Fine, then. He wasn’t sure of anything.

“Very well then, Mr. President. I understand your reluctance, and I’m flattered by it. You give me credit for having created something terrible, and I thank you.”

He shuddered. “What an awful thing to say.”

“More awful than war itself?” she asked. “Terrible things are necessary sometimes. One might argue that any means to the end of hostilities might call itself a virtue, no matter how frightful the initial cost. If we kill a few thousand people in the South and they tremble before the Union’s military might … then we might save the lives of tens of thousands more. How many have died already, Mr. President?”

“More than tens of thousands. Hundreds.”

“Hundreds from battle alone, or hundreds more from the disease, terror, and famine that comes in a war’s wake?”

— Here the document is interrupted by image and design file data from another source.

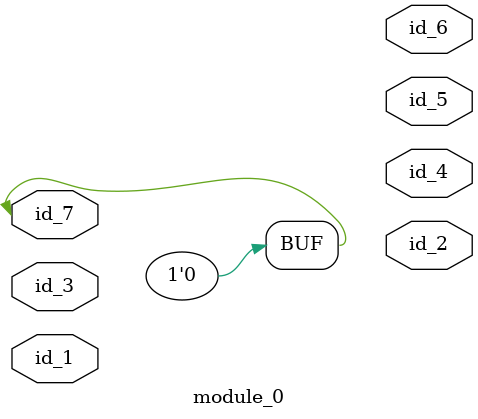
<source format=v>
`timescale 1 ps / 1ps
module module_0 (
    id_1,
    id_2,
    id_3,
    id_4,
    id_5,
    id_6,
    id_7
);
  inout id_7;
  output id_6;
  output id_5;
  output id_4;
  input id_3;
  output id_2;
  input id_1;
  assign id_7 = 1'b0;
endmodule

</source>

“I could not say.” He did not know.

“But you’ve seen it yourself. You know the war better than anyone, and I do not think that you love it. I believe you want to see it concluded, in order to begin the long work of reconstructing the nation.”

She had him there. “I hate the war. If I could end it tomorrow, I would do so.”

Her smile was both sharper and more frightening than a line of bayonets, and Grant had walked right into it. “Then we do agree after all. I do think we can work together, Mr. President. I’ll end your war if you let me. I’ll give you back your country, in exchange for a clean reputation.”

He shook his head, not to argue with her but because she was asking for more than he could offer. Immunity from prosecution? That was easy enough to come by; he could hand it over with a signature. But should he? He did not believe her when she’d called herself a scapegoat. He did not believe that she’s unknowingly been party to a war crime, and he did not believe that she wanted nothing else from him—nothing at all. But if he asked her now, she’d only lie some more, and he was too drunk to sort out the particulars.

There was nothing else he could say. He could either play along and pretend he was running the show, or he could fight and lose, and then everyone would know how weak he’d truly become.

And to think, these men wanted him to run for another term. But he hadn’t fought that, either. He’d missed his chance. And now, he was on a ballot, in a yellow oval, in a white house, in a cage of his own making.